I think one of the reasons we’re such an accepting community comes from the sheer fact that we live together. One of my favorite social scientists, Brené Brown, says, “people are hard to hate up close. Move in.” Well, we all literally moved in back in August, so we’ve had time to figure this out. Getting close makes it pretty hard to hate each other. We also make it a point at Thacher to get each of you out of your comfort zones, so that all the stuff that makes us different goes away just long enough to put us on similar ground—to see each other up close. And my sense is that, the more we do this—the more we see that we’re all in this together—the better
off we’ll be.

My wish is that we all take a little bit of Thacher with us when we leave.

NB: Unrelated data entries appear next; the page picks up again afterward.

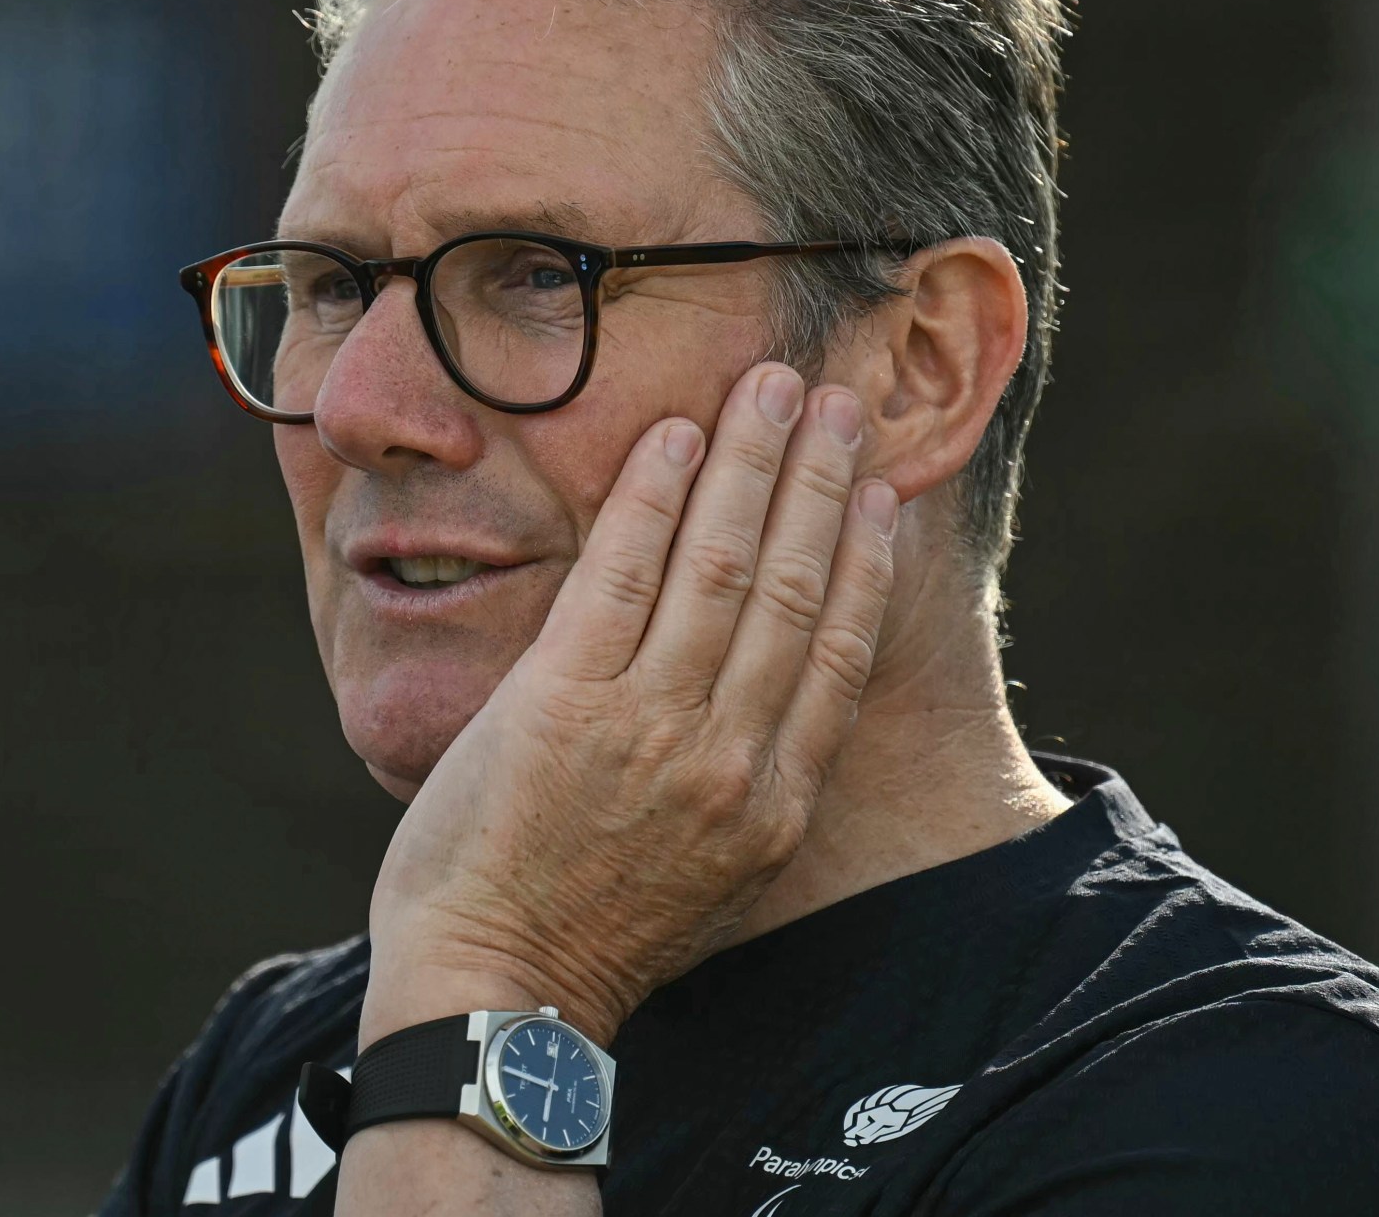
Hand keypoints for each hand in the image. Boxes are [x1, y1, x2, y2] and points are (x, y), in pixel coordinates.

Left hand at [361, 365, 899, 1044]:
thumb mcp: (706, 873)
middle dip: (818, 482)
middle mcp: (727, 758)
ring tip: (772, 389)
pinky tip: (680, 437)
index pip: (836, 654)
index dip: (864, 562)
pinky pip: (622, 574)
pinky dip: (658, 496)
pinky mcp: (564, 702)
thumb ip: (739, 784)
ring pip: (722, 565)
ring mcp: (647, 726)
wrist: (497, 989)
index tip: (881, 493)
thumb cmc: (587, 935)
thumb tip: (759, 708)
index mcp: (770, 804)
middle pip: (792, 588)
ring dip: (752, 463)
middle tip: (837, 401)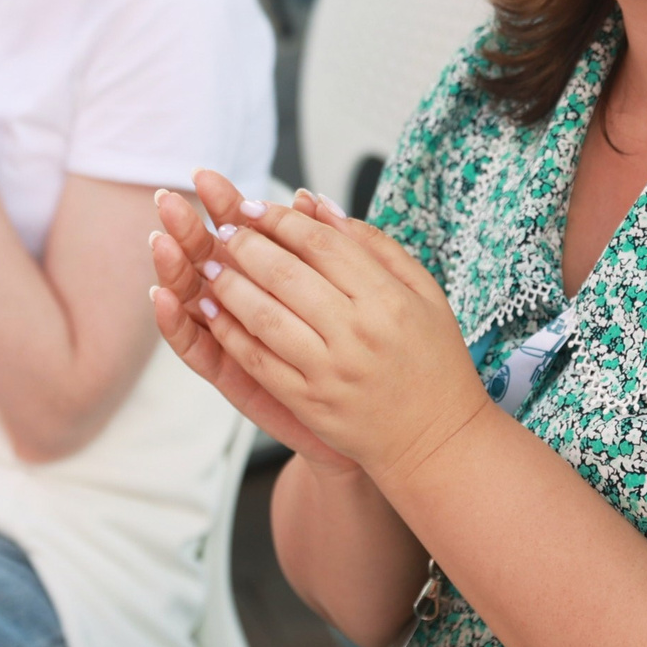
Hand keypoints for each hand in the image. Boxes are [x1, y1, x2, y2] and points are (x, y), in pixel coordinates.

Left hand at [165, 168, 488, 490]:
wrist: (438, 440)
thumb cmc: (433, 360)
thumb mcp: (425, 293)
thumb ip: (375, 245)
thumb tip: (319, 206)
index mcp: (388, 299)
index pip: (321, 244)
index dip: (281, 220)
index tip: (253, 206)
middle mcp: (358, 332)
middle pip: (285, 274)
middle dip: (245, 245)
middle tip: (222, 228)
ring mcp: (330, 370)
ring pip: (264, 315)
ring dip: (229, 285)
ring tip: (208, 264)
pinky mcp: (309, 402)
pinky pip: (259, 360)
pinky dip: (230, 332)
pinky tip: (213, 311)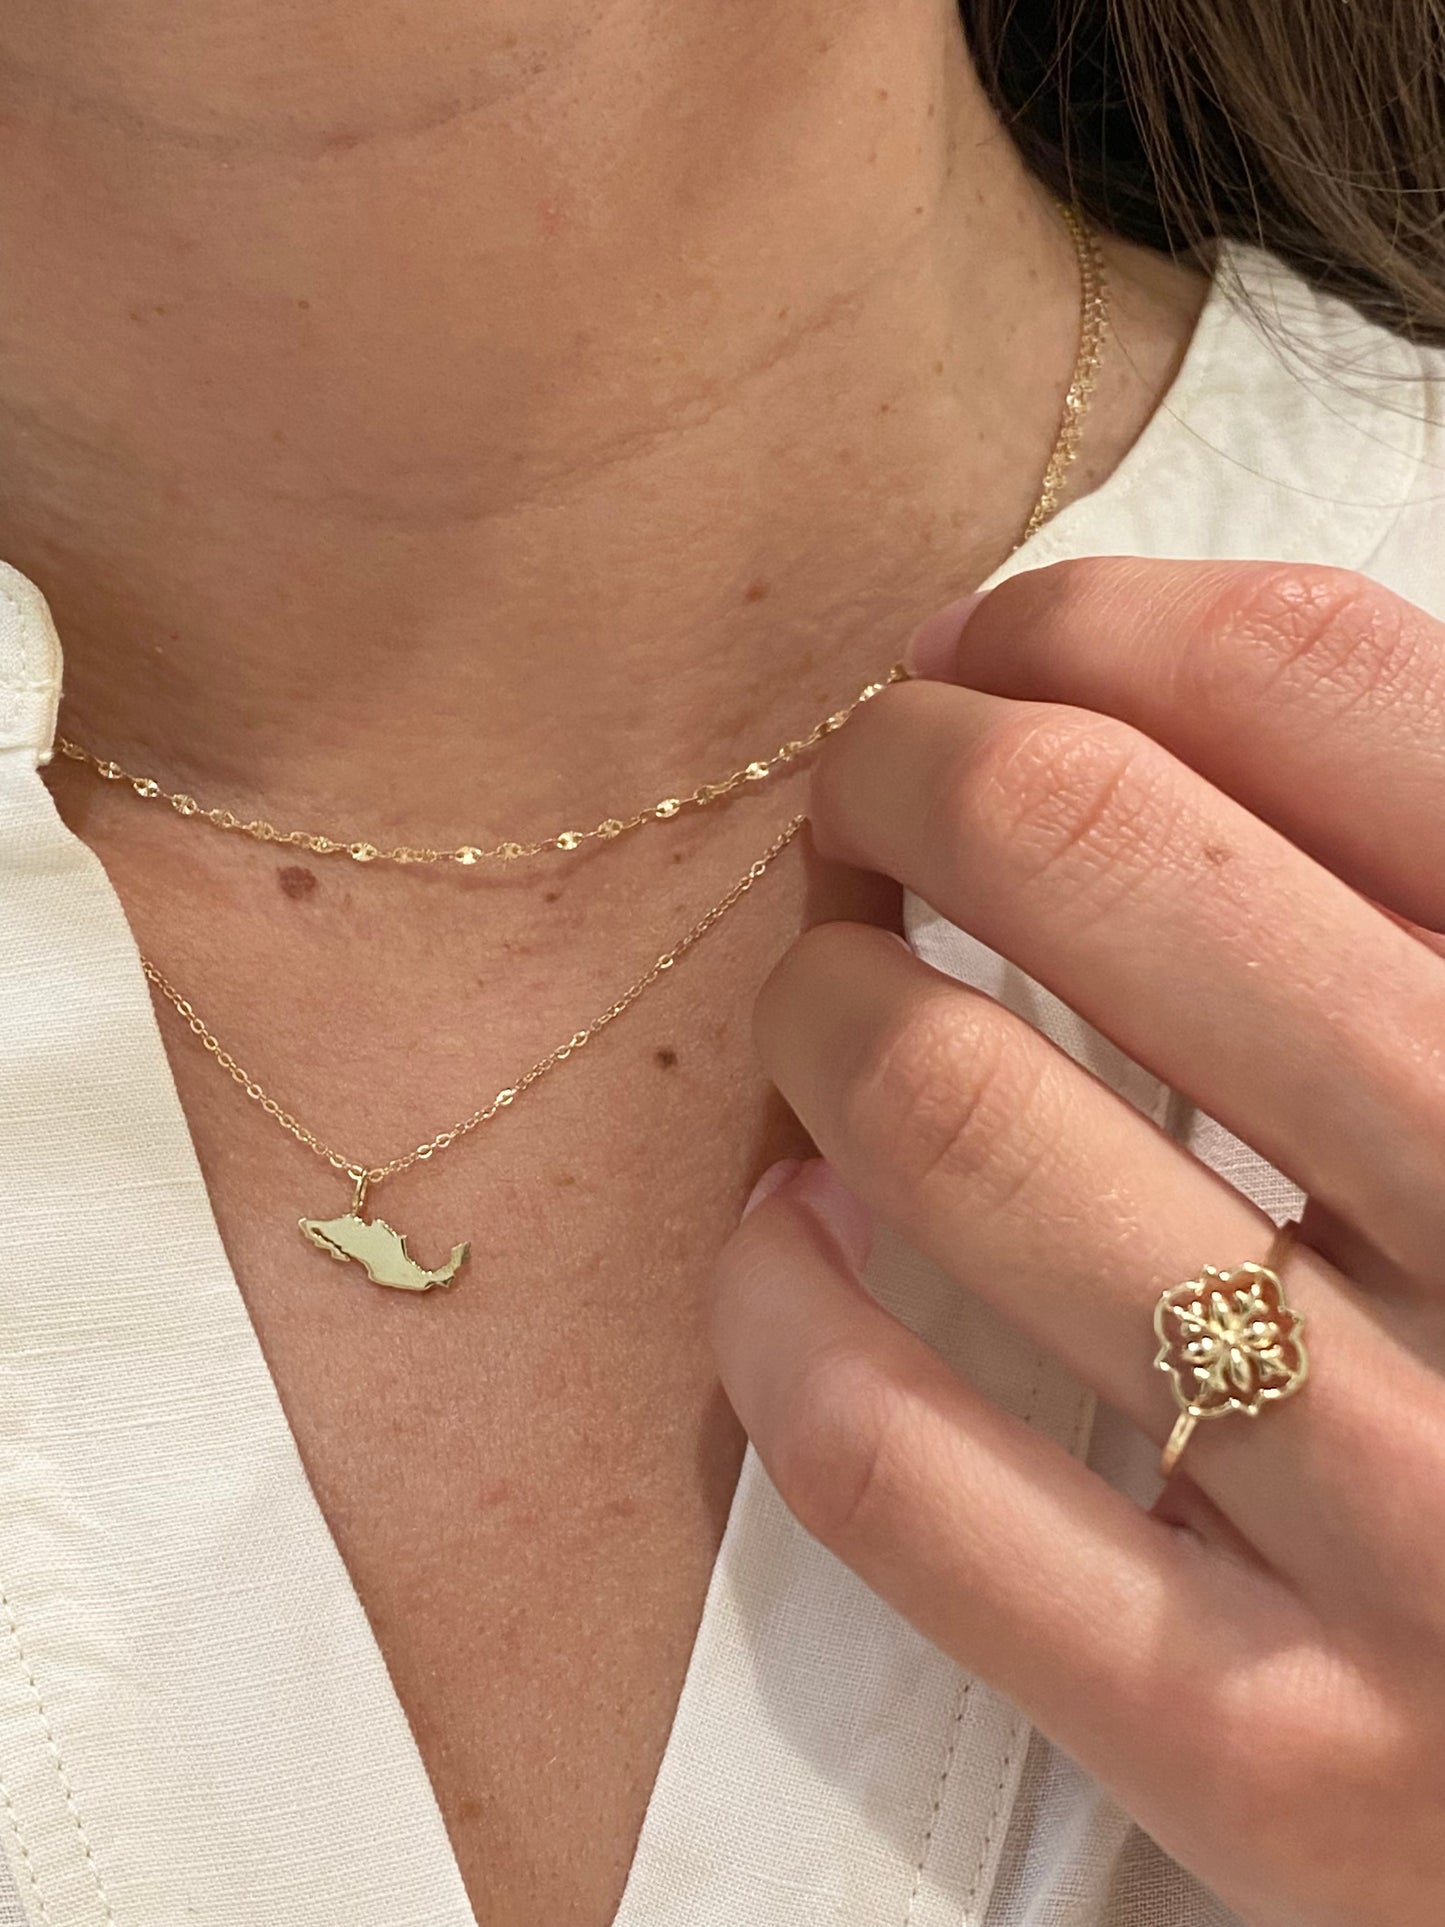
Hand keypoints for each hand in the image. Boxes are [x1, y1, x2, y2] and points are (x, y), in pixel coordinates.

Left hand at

And that we share it with those around us. That we make an effort, not to pull away when differences arise, not to shout when we disagree, but to whisper as we “move in.” I’d like to close with something that’s gonna seem a little corny and definitely sentimental. When I was a kid and into my teens, I definitely thought this little ritual I’m going to share with you was corny, so please just bear with me and play along. When my family sat down for dinner at Thanksgiving, we always took a moment
before the meal to join hands and go around the table and share one thing for which we were thankful. When the whole family came together, this meant up to 25 or so thank yous. All while staring at a delicious meal with stomachs growling. I’ll never forget when my 92-year-old grand mom said, “I’m just glad to be here!.” The most unifying part of the ritual came last: When the last family member had spoken, we’d all give two quick squeezes with our hands and say, “And two squeezes ‘cause I love You.”

So here’s what I’d like to do. I want to close with two squeezes ‘cause I love you, but we don’t have time to go around the audience individually so in just a second, we’ll join hands and share one thing we’re grateful/thankful for with our neighbor and then I’ll call out, two squeezes.